In terms of expansion, Hyatt will look to grow its resort segment in Europe — including Greece and Spain's Balearic and Canary Islands — as well as markets in the Middle East and Asia.
“We see significant value in bringing our brands together,” he said, adding that Apple, like Hyatt, owns little and has a robust pipeline.
“This will reposition us to be the high-end brand for leisure travelers, and it increases our leisure portfolio to more than 50% of our mix," he said. "It will help us return higher [average daily rates] than the industry and what we have already been delivering.
“Apple is on brand with Hyatt. AMR is performing in a similar vein to what we’re talking about in our own resorts. Apple’s vacation demand has passed 2019 levels in many cases."
Hoplamazian said Apple Leisure totaled 3.1 million guests in 2019.
“It has huge reach and will give us extra support in shoulder seasons. Apple also is looking far more at direct channels, just as we are, so we’re looking at this deal through the lens of the owner,” he said.
Hyatt's Recent Acquisitions
In recent years, Hyatt acquired resort-and-spa brand Miraval in January 2017 for $215 million and independent boutique hotel company Two Roads Hospitality in October 2018 for $480 million.
“With Miraval, we feel great about its trajectory, up and above our expectations. It is only now realizing its potential given the COVID-19 issue. Two Roads is on or better than planned earnings forecasts before COVID-19, and the growth on rooms for both also exceeded our expectations,” Hoplamazian said.

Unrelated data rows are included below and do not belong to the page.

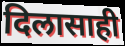
दिलासाही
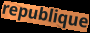
republique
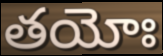
తయోః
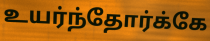
உயர்ந்தோர்க்கே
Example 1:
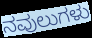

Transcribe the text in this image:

ನವುಲುಗಳು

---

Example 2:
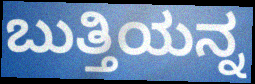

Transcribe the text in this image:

ಬುತ್ತಿಯನ್ನ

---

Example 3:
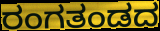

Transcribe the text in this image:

ರಂಗತಂಡದ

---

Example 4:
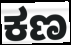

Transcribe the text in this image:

ಕಣ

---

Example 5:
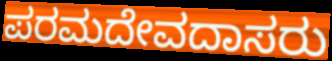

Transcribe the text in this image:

ಪರಮದೇವದಾಸರು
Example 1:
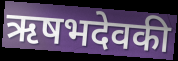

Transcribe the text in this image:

ऋषभदेवकी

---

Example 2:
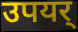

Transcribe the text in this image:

उपयर्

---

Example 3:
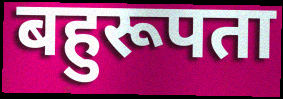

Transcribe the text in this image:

बहुरूपता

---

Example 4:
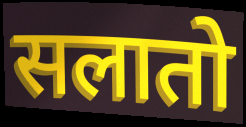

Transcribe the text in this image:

सलातो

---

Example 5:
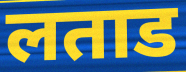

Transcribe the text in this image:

लताड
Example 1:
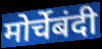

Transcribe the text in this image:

मोर्चेबंदी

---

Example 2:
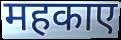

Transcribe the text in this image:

महकाए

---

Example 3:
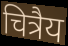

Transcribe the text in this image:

चित्रैय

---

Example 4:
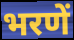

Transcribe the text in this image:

भरणें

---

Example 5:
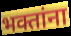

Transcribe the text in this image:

भक्तांना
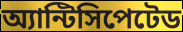
অ্যান্টিসিপেটেড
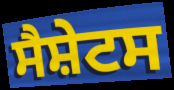
ਸੈਸ਼ੇਟਸ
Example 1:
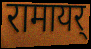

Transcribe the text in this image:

रामायर्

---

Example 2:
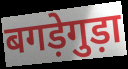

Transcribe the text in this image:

बगड़ेगुड़ा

“We are on a runway stage that is above the expectation we had coming in, and [Two Roads] expanded its [revenue per available room] index at double-digit rates over the last three years,” he said.
He added that while with Miraval, Hyatt has kept management of its resorts focused and embedded in the overall Hyatt superstructure, Two Roads has been totally integrated into a new lifestyle division.
Apple Leisure, however, will remain a separate division from Hyatt, with Reynal reporting directly to Hoplamazian.
“It is so unusual to buy a platform with so much embedded growth, and wind at their backs,” Hoplamazian said. “Its fee base is very robust. In Europe, it acquired Alua, which has unique positioning in style, design, market position, and the firm has grown both organically and inorganically."
At press time, KSL said it had no comment on the transaction, while KKR had not as yet returned correspondence.